As this is a second volume of Gengorah Tagame’s erotic gay fantasies there’s presumably now an expectation of explicit content liable to shock the close-minded. You might want to reconsider that expectation, as Volume 1 was just the warm-up and here we have the real deal ratcheting up the content considerably, and unless your sexual fantasies align with Tagame’s it’s very difficult reading. Every reader is likely to know where their own boundaries lie, and for most it’ll be somewhere before reaching this material.

Tagame likes his fantasies rough, hard and coercive, and the sample art is just the beginning for an unfortunate athlete captured by three sadists in ‘Slave Training Summer Camp’, the story occupying over half the collection. It’s harder and stronger than anything in Volume 1, and not mitigated by having any plot other than continual torture, nor obviously being tongue in cheek, so just a venting of a disturbing form of desire. The question arises as to what the reaction would be to the same situations and dialogue were it a woman in the athlete’s place, with the ending being their total conversion to loving every form of degradation they endure. It’s unpleasant and offensive in pretty well every respect.

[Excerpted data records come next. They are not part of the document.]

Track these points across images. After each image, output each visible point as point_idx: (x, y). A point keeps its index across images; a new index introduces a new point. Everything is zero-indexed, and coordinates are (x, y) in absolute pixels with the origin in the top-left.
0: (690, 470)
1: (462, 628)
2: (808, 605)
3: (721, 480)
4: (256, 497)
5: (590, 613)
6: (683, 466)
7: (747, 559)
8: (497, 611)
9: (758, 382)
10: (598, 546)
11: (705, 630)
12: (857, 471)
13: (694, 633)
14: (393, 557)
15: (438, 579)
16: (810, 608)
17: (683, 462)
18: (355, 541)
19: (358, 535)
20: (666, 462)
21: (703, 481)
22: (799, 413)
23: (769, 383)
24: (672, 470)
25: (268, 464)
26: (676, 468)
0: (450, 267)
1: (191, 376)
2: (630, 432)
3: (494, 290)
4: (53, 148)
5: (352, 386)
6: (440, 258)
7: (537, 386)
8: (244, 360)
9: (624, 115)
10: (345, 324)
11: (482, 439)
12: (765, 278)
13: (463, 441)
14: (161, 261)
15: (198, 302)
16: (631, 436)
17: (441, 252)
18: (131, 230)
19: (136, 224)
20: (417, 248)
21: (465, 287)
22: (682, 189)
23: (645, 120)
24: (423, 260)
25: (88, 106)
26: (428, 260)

Some would argue that it’s only a fantasy and committing it to print is harmless. Is it?

After ‘Slave Training Camp’ subsequent material is more obviously fantasy based, featuring tentacled demons and humanoid animals, although willing sex is never on the agenda, at least not initially. Over the course of the collection there’s barely a taboo not breached. You may feel a story about an undercover policeman having lost his memory is relatively tame in comparison with the remaining content, but Tagame has a nasty twist awaiting there also, although it’s clever.

Despite the quality art, recommending anything with the offensive opening story isn’t on the agenda, so stick with Volume 1.